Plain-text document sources

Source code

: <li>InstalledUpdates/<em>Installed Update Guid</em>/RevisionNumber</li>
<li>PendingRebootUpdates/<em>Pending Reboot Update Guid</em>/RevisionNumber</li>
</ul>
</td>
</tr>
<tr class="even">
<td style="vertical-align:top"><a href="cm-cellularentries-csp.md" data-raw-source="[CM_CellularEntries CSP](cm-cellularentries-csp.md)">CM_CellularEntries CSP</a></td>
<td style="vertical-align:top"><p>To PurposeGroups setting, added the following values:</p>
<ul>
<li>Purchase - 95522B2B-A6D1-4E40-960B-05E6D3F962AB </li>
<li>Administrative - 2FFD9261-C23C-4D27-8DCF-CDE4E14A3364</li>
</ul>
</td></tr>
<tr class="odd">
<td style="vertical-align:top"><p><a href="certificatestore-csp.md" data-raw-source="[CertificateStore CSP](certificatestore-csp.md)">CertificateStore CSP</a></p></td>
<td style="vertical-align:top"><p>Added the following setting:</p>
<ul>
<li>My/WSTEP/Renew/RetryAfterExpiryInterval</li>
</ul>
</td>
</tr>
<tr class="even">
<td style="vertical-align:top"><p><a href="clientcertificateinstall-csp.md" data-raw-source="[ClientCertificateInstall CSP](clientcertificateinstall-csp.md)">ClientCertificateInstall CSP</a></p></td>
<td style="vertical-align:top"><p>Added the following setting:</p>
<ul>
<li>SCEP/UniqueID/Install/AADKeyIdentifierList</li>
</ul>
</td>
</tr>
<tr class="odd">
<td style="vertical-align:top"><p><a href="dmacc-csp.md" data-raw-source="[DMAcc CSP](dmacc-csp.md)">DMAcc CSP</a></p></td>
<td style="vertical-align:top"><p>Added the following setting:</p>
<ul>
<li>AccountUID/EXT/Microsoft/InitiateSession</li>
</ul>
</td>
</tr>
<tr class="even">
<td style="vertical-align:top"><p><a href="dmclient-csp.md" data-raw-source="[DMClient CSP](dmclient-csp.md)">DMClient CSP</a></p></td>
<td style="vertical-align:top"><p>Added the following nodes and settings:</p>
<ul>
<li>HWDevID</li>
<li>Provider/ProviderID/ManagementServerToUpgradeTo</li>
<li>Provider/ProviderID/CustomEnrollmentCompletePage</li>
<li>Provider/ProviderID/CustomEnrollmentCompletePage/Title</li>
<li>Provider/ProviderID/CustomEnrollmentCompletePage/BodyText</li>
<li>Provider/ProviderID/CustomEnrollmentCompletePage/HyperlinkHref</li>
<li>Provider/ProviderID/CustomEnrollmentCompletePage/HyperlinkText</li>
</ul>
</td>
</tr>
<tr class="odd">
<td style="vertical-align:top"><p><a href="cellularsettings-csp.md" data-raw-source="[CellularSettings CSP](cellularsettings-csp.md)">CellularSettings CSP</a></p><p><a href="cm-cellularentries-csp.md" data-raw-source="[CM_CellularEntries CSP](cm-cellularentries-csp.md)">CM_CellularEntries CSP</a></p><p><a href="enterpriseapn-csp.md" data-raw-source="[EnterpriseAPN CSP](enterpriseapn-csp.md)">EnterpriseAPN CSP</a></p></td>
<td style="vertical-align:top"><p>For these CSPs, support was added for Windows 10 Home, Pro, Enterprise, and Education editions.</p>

> _Activity_
The whole of the data must be given back word for word.

> _Expected answer_
Source code

: <li>InstalledUpdates/<em>Installed Update Guid</em>/RevisionNumber</li>
<li>PendingRebootUpdates/<em>Pending Reboot Update Guid</em>/RevisionNumber</li>
</ul>
</td>
</tr>
<tr class="even">
<td style="vertical-align:top"><a href="cm-cellularentries-csp.md" data-raw-source="[CM_CellularEntries CSP](cm-cellularentries-csp.md)">CM_CellularEntries CSP</a></td>
<td style="vertical-align:top"><p>To PurposeGroups setting, added the following values:</p>
<ul>
<li>Purchase - 95522B2B-A6D1-4E40-960B-05E6D3F962AB </li>
<li>Administrative - 2FFD9261-C23C-4D27-8DCF-CDE4E14A3364</li>
</ul>
</td></tr>
<tr class="odd">
<td style="vertical-align:top"><p><a href="certificatestore-csp.md" data-raw-source="[CertificateStore CSP](certificatestore-csp.md)">CertificateStore CSP</a></p></td>
<td style="vertical-align:top"><p>Added the following setting:</p>
<ul>
<li>My/WSTEP/Renew/RetryAfterExpiryInterval</li>
</ul>
</td>
</tr>
<tr class="even">
<td style="vertical-align:top"><p><a href="clientcertificateinstall-csp.md" data-raw-source="[ClientCertificateInstall CSP](clientcertificateinstall-csp.md)">ClientCertificateInstall CSP</a></p></td>
<td style="vertical-align:top"><p>Added the following setting:</p>
<ul>
<li>SCEP/UniqueID/Install/AADKeyIdentifierList</li>
</ul>
</td>
</tr>
<tr class="odd">
<td style="vertical-align:top"><p><a href="dmacc-csp.md" data-raw-source="[DMAcc CSP](dmacc-csp.md)">DMAcc CSP</a></p></td>
<td style="vertical-align:top"><p>Added the following setting:</p>
<ul>
<li>AccountUID/EXT/Microsoft/InitiateSession</li>
</ul>
</td>
</tr>
<tr class="even">
<td style="vertical-align:top"><p><a href="dmclient-csp.md" data-raw-source="[DMClient CSP](dmclient-csp.md)">DMClient CSP</a></p></td>
<td style="vertical-align:top"><p>Added the following nodes and settings:</p>
<ul>
<li>HWDevID</li>
<li>Provider/ProviderID/ManagementServerToUpgradeTo</li>
<li>Provider/ProviderID/CustomEnrollmentCompletePage</li>
<li>Provider/ProviderID/CustomEnrollmentCompletePage/Title</li>
<li>Provider/ProviderID/CustomEnrollmentCompletePage/BodyText</li>
<li>Provider/ProviderID/CustomEnrollmentCompletePage/HyperlinkHref</li>
<li>Provider/ProviderID/CustomEnrollmentCompletePage/HyperlinkText</li>
</ul>
</td>
</tr>
<tr class="odd">
<td style="vertical-align:top"><p><a href="cellularsettings-csp.md" data-raw-source="[CellularSettings CSP](cellularsettings-csp.md)">CellularSettings CSP</a></p><p><a href="cm-cellularentries-csp.md" data-raw-source="[CM_CellularEntries CSP](cm-cellularentries-csp.md)">CM_CellularEntries CSP</a></p><p><a href="enterpriseapn-csp.md" data-raw-source="[EnterpriseAPN CSP](enterpriseapn-csp.md)">EnterpriseAPN CSP</a></p></td>
<td style="vertical-align:top"><p>For these CSPs, support was added for Windows 10 Home, Pro, Enterprise, and Education editions.</p>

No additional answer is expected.